Re: [hebrew] Re: Karaite manuscript

From: Behnam (behnam.rassi@gmail.com)
Date: Sun Jul 22 2007 - 19:57:21 CDT

  • Next message: Karl Pentzlin: "Re: Orthographies using ZWNJ (was: Displaying control characters)"

    You may have a practical view on this.
    But if I was to encode Arabic script from the scratch, I'd retained
    only the bare characters with different behaviour (double joiner,
    right only joiner etc... and for the occasion, no left break!) and a
    collection of dots and signs and diacritics, then I'd leave the
    assembly to the keyboard designer and font maker.
    But of-course I'm not!

    Behnam

    On 22-Jul-07, at 2:08 PM, Philippe Verdy wrote:

    > Are you making here a proposal to encode the Arabic
    > archaeographemes/archeographemes (or “archigraphemes” as you call
    > them, but I’m not sure this is a correct term for English, as
    > “archi-“ is another prefix with another meaning to mark emphasis,
    > stronger than “super-” and quite similar to “hyper-“), i.e. the
    > skeletons (without the normally required markers), and possibly
    > too, the markers themselves, separately ?
    >
    >
    >
    > If these were encoded in some extended Arabic block, I’m not sure
    > it will cause severe havoc. Even for searches over the Internet or
    > in plain-text documents, the morphological similarities between
    > otherwise unrelated modern letters can be analyzed by some custom
    > “decomposition” using PUAs (for now, because these units are not
    > encoded separately), or using a tailored collation…
    >
    >
    >
    > As this will be needed for palaeographic studies, most of the
    > existing texts will not have to be re-encoded and changed, even if
    > they appear to be really composite letters. Anyway, the Unicode
    > stability prohibits “decomposing” them using any normalized
    > decomposed forms ; this can still be done privately or through
    > local collation algorithms, built specifically for paleographers.
    > There should be no change to existing Arabic texts, and the letters
    > should not be decomposed in standard texts.
    >
    >
    >
    > Anyway, the issue is quite similar with other letters in alphabetic
    > scripts : the ae and oe ligatures in Latin can be decomposed in
    > some languages, and they still should be decomposed when doing
    > morphological analysis, even in today’s modern texts (at least in
    > French), even if they should not be decomposed this way in standard
    > texts (but it’s true that Unicode provided compatibility
    > decompositions for them, something that was not done for Arabic
    > letters with markers, and that can’t be done now)…
    >
    >
    >
    > De : Thomas Milo [mailto:t.milo@chello.nl]
    > Envoyé : jeudi 19 juillet 2007 22:09
    > À : Simon Montagu; verdy_p@wanadoo.fr
    > Cc : 'John Hudson'; unicode@unicode.org; 'Hebrew List'
    >
    >
    >
    > All these observations about asynchronic text notation (text
    > recorded in phases) using independent character subsets
    > (archigraphemic skeleton, disambiguation dots, vowel marks) even
    > across nominally different writing systems also pertain to Arabic.

» Record list:
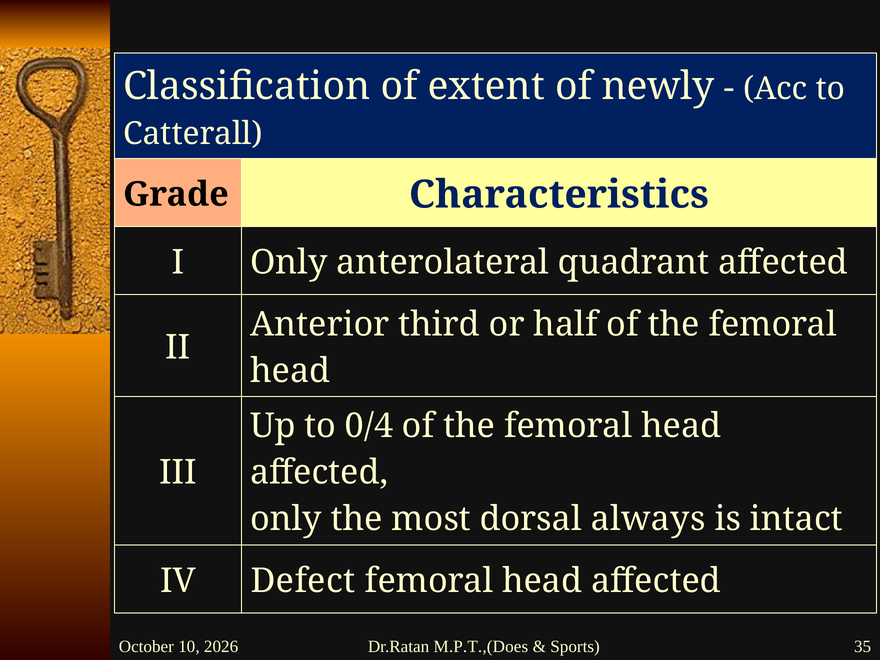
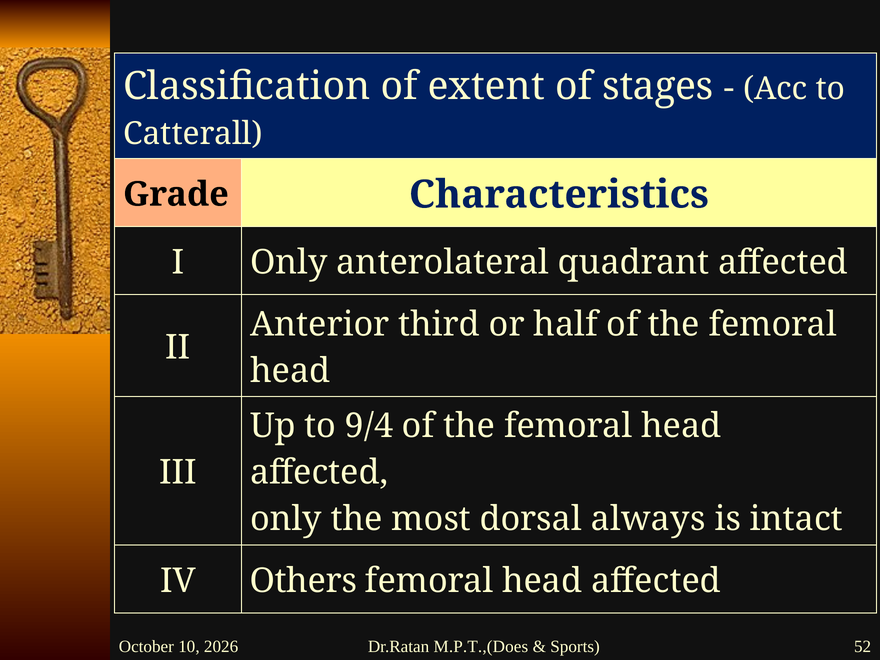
newly: newly -> stages
0/4: 0/4 -> 9/4
Defect: Defect -> Others
35: 35 -> 52
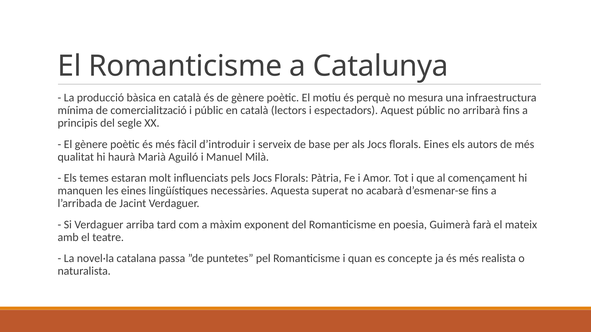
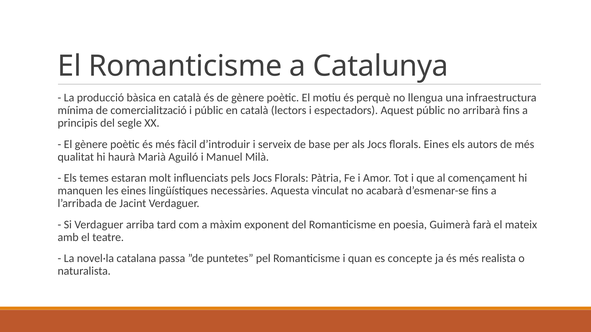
mesura: mesura -> llengua
superat: superat -> vinculat
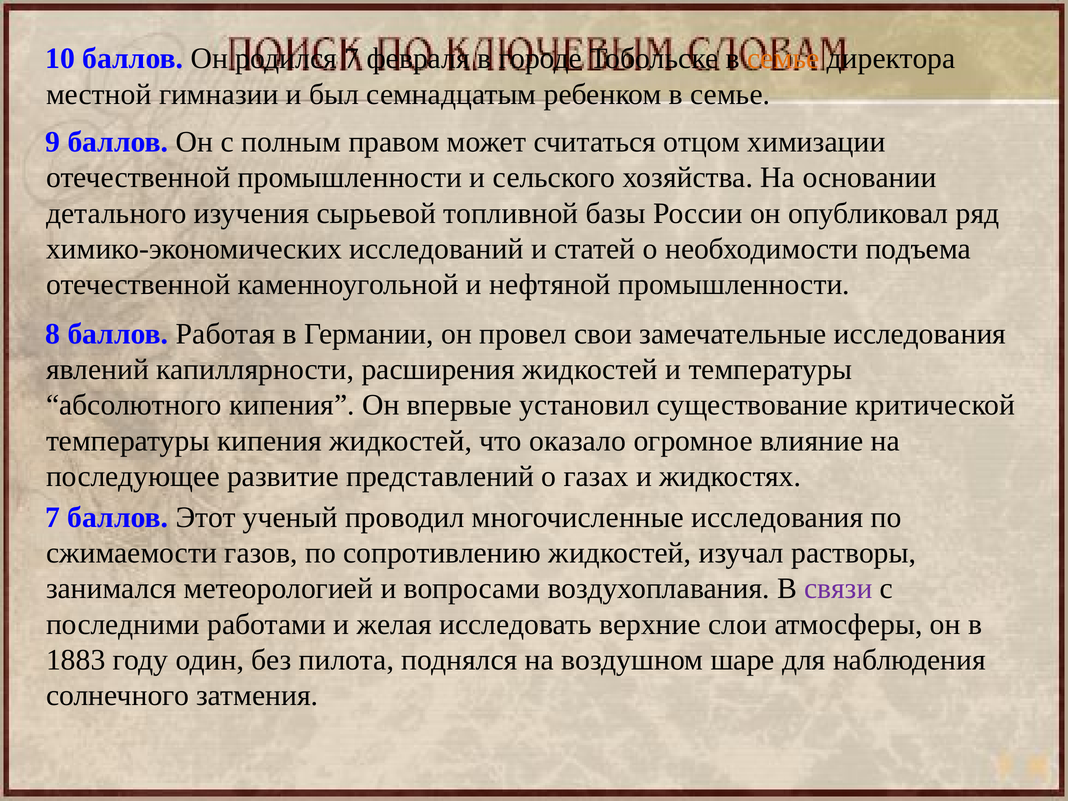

» What to do:
1) In the Unicode mailing-list thread, which two Latin ligatures are given as examples of letters that can be decomposed in some languages?
2) Carry on the Unicode mailing-list thread from its last line, in the voice of the quoted message.

» Outputs in order:
1) The ae and oe ligatures.

2)
    > Particularly regarding the text transmission of the Holy Qur'an
    > this is very relevant.
    >
    >
    >
    > HQ Codices of the first few centuries were written without
    > consonant markers (originally not points but small nib imprints)
    > and vowel disambiguation marks (which were points in the earliest
    > Arabic script). Editors (contemporary or later) added the consonant
    > disambiguation markers and vowel signs (personal communication from
    > Yasin Dutton during the Corpus Coranicum Workshop organized by the
    > European Science Foundation in 2005, Berlin).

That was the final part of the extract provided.